Firstly, before we commence I will recommend that you refer to similar questions on the network i.e. https://stackoverflow.com/questions/6499880/ios-gesture-recognition-utilizing-accelerometer-and-gyroscope and https://stackoverflow.com/questions/6368618/store-orientation-to-an-array-and-compare
Your problem can be divided into three parts.
How to gather sensor data.
How to use the gathered data to train a model
How to use the trained model to make a prediction.
A modern smartphone contains around six sensors packed into one device. To implement your application I recommend that you use raw sensor data from either the gyroscope or the accelerometer.
On the android platform, you can access these sensors and acquire the raw sensor data by using the Android sensor framework. The Android sensor framework is part of the android.hardware package.
To capture the raw sensor data, take regular samples (> 20 Hz) and save the maximum values of x, y and z in an array each (to recognize in all 3 planes). If you want the gesture to be 5 seconds long, keep 100 samples (at 20 Hz). Then analyze if any of the three arrays has values which change sinusoidally. If it does, you've got a gesture.
You could store these values into an array, if the user is in 'record mode'. And when the user tries to replicate that movement, the model could predict the replicated movement array from the recorded one's. The thing is, how can you compare the arrays in a smart way? (Randy M 2011)
This leads us to the next step which is applying ML.
To train your model, you can choose to either train the model on the cloud or train it locally on the device. In most cases the problem of training a model on a mobile device is about computational limitations.

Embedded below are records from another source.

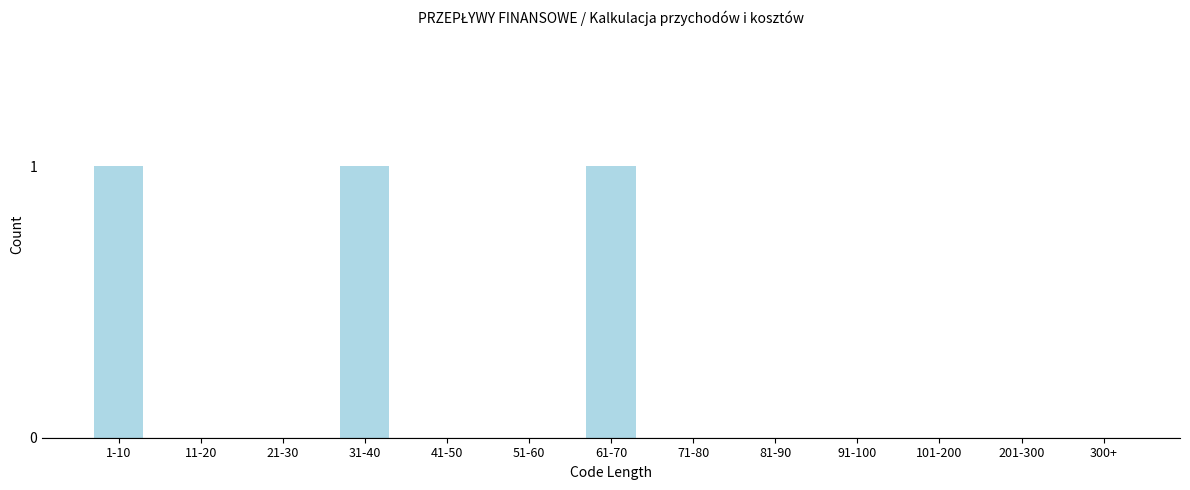

Reading left to right, transcribe all the data shown in this chart.

1-10=1	11-20=0	21-30=0	31-40=1	41-50=0	51-60=0	61-70=1	71-80=0	81-90=0	91-100=0	101-200=0	201-300=0	300+=0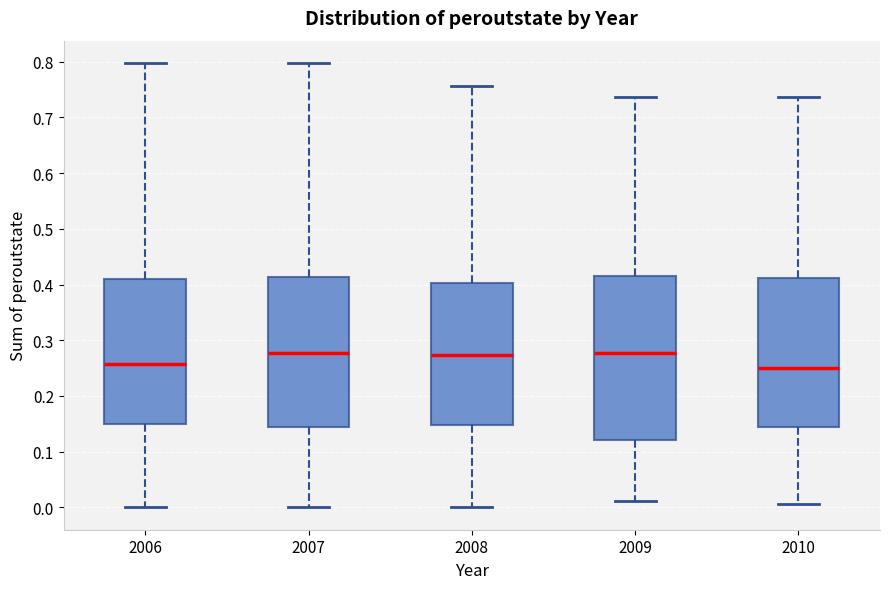

Reading left to right, transcribe this box plot: for each box, give where its median line is, the range the box spans, and where its two whiskers end, as read against the y-axis. The values are not printed on the chart, so give them approximately, as read against the axis.

2006: median 0.26, box 0.15 to 0.41, whiskers 0.00 to 0.80
2007: median 0.28, box 0.14 to 0.41, whiskers 0.00 to 0.80
2008: median 0.27, box 0.15 to 0.40, whiskers 0.00 to 0.76
2009: median 0.28, box 0.12 to 0.42, whiskers 0.01 to 0.74
2010: median 0.25, box 0.14 to 0.41, whiskers 0.01 to 0.74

Machine Learning algorithms running on a mobile device need to be carefully designed and implemented since most mobile devices have weak processors and small RAM's.

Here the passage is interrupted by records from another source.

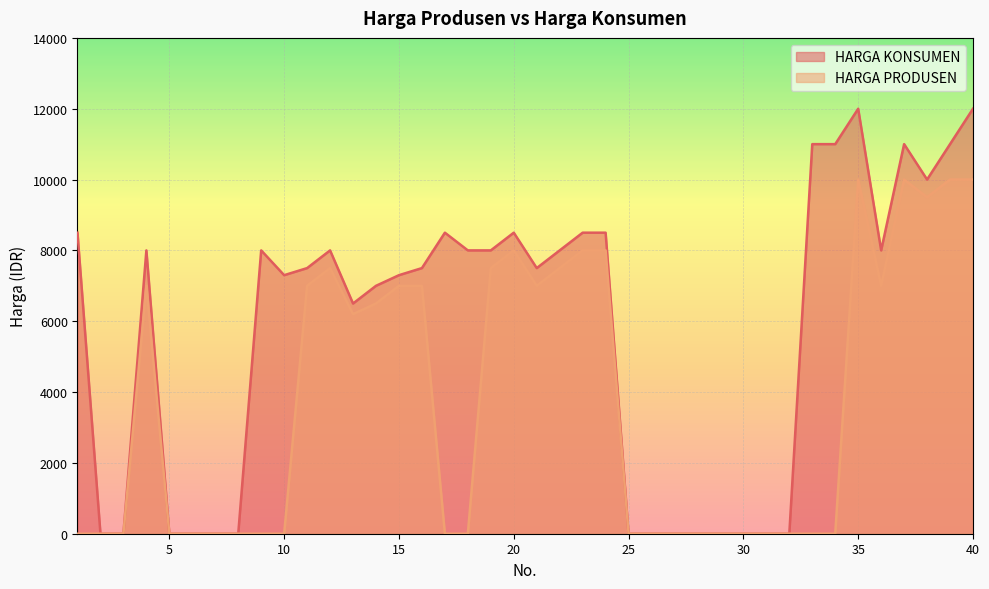

True or false: HARGA PRODUSEN has a value of 0 at 29.

True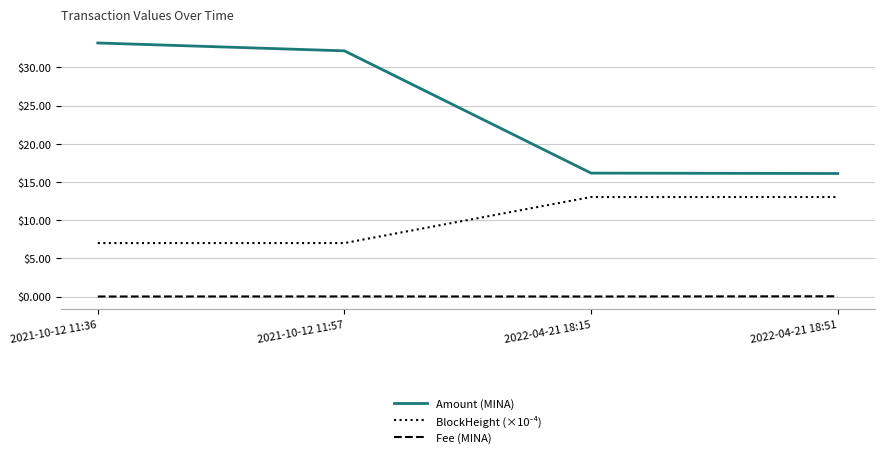

Which category has the highest value in the Amount (MINA) series?

2021-10-12 11:36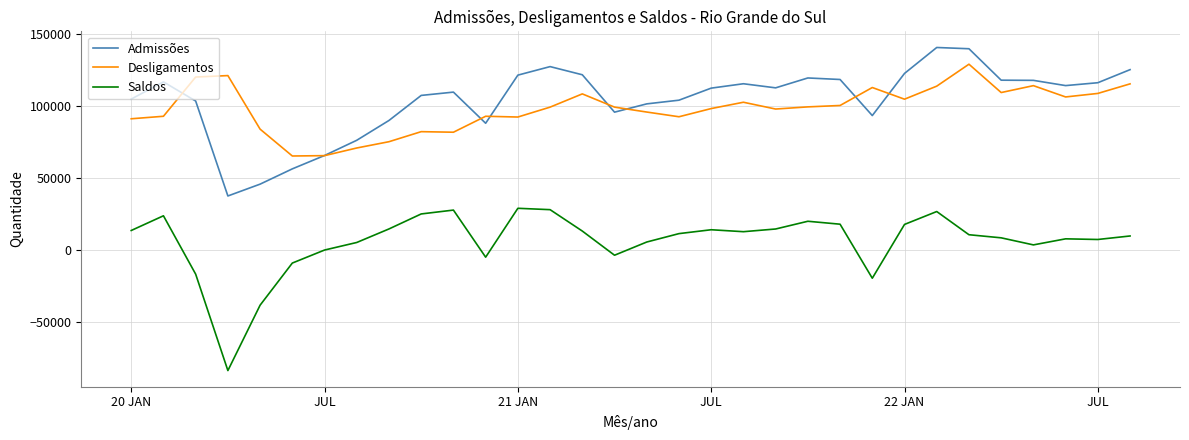

What is the lowest value of the Admissões series?

37631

Its quite a challenge to squeeze a large neural network (NN) into the small RAM's that smartphones's have since NN's require that the model is fully loaded into memory. In many cases it is advisable to slim the model down and set some weights near zero to zero. (Chomba B 2017)
Incase you decide to utilize the cloud. Your mobile app is required to simply send an HTTPS request to a cloud web service along with the required raw sensor data, and within seconds the service replies with the prediction results. Though there are several cloud services i.e. Microsoft Azure Cognitive Services, Clarifai and Google Cloud Cognition that you can leverage to host the server side of your application, personally I recommend that you consider using reality.ai which is specifically an AI tool for engineers working with signals and sensors.
The next step will be to select an appropriate algorithm to be used in classifying the gesture. Here you can employ either Logistic Regression, Support Vector Machines, Random Forest or Extremely Randomized Trees depending on your app's use case. In order to train your model we then provide the learning algorithm with 'labeled examples'. The ML algorithm then extracts the features and constructs a mathematical model that can accurately describe gestures i.e. roll, pan from raw sensor data.